For our questioning, we can put forward the following hypothesis: the potentialities of the organism awaiting activation, not being consciously recognized, would only be partially solicited, or even “restricted” due to an environment unfavorable to the development of organisms.

They would be specified in part by the vector of dreams. Homo before Loquens had to be more receptive to his imaging potentialities before the appearance of language. One might imagine that genetic potentialities are inhibited, or latent or still awaiting activation and manifest themselves in motor images during dreams. JOUVET said, around the age of forty: “In a life of forty years interspersed with several thousand episodes during which the sleeper assists or participates almost paralyzed (because of the role of the locus coeruleus, it is I who add the information , see the bibliographical references) to the unfolding of the dreamlike spectacle”…, How did he say, “might a man explain to himself that he was running or flying during a dream when all the witnesses assured him that his sleeping body lay motionless? », p 125, 1977, (2).

Let us take as an example the controversial thesis on the innateness or otherwise of altruistic behavior. This choice allows a hypothetical illustration. We might have chosen the example of the innateness of violence or aggressiveness, their expressions are also found in dreams. However, we do not claim that there is a gene for altruism or violence. We are not there yet from the point of view of deciphering the genome.

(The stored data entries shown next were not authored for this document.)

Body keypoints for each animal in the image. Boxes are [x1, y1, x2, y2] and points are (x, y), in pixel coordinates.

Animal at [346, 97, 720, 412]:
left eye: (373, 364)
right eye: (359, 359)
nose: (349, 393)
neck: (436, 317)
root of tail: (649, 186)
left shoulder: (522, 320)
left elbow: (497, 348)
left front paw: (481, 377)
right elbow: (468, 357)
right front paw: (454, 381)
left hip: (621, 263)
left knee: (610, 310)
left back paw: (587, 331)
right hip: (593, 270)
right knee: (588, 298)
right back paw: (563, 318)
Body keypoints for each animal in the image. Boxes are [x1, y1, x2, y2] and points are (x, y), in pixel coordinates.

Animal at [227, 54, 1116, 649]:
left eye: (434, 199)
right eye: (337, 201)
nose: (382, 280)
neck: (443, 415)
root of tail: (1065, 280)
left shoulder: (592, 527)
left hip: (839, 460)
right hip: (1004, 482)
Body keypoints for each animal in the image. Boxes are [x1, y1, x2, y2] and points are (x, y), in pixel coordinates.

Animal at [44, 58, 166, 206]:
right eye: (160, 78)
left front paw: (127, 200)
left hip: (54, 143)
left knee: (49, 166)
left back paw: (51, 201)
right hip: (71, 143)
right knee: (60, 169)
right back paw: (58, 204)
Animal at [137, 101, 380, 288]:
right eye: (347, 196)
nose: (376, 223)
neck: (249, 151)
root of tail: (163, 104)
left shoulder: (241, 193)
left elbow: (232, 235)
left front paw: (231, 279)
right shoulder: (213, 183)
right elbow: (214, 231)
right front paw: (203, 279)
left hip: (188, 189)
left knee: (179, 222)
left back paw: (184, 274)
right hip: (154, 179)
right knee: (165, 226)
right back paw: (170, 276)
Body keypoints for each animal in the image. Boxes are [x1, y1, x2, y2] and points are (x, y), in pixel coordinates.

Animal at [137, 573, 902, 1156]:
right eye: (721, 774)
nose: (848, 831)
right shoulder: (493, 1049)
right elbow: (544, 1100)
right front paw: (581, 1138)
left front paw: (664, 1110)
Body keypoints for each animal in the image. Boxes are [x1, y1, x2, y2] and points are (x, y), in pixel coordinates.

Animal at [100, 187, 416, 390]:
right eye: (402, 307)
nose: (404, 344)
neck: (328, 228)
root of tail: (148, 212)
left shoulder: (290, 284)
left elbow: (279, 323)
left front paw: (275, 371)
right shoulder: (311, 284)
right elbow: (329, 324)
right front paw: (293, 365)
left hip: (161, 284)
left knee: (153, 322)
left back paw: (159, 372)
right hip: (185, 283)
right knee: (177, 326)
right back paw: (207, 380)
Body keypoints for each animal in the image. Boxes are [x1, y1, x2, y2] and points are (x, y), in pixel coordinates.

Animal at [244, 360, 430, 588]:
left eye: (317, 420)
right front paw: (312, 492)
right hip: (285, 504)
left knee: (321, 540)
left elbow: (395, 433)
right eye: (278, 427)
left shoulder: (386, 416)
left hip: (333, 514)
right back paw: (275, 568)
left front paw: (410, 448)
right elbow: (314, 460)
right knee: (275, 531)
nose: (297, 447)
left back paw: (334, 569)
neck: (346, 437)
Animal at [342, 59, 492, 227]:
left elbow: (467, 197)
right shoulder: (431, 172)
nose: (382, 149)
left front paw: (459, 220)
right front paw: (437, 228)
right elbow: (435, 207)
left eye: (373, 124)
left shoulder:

CG JUNG advances a clinical response. Very often dream scenarios would present, according to the vision of this psychoanalyst, the occulted face of the personality by compensation. An egoist would be confronted with dreams with an altruistic connotation encouraging him to integrate into his personality a way of being more generous towards others. An excessively clean person would tend to be confronted with dreams in which waste, excrement or detritus appear.

All the acquired influences having left memorized traces in various epigenetic conditionings, one of the functions of the “dream” would be to reestablish (gradually) a new bio-cultural order within these conditionings, “deprogramming – reprogramming” the psyche in a more consistent with phylogenetic individuation.

This new order would be determined in a sort of compromise between the genetic potentialities awaiting activation and the evolution of the dreamer’s psychology. The “two” innate and acquired individuations would tend to integrate through dreams, conveying a feeling of psychic unity.

It is very often observed during psychotherapy that the patient who claimed not to remember his dreams at the start of the analysis nevertheless manages to do so. The analysis would trigger a function of integration of these “two” dimensions of individuation. Dreams very often seem to activate many dynamisms… conflicts… various oppositions through different characters and animals, and that naturally. Thus the whole of the personality is energized, the psyche being considered as a whole. The dream experiences according to our hypothesis would give us indications on a possible naturally regulated biopsychological individuation.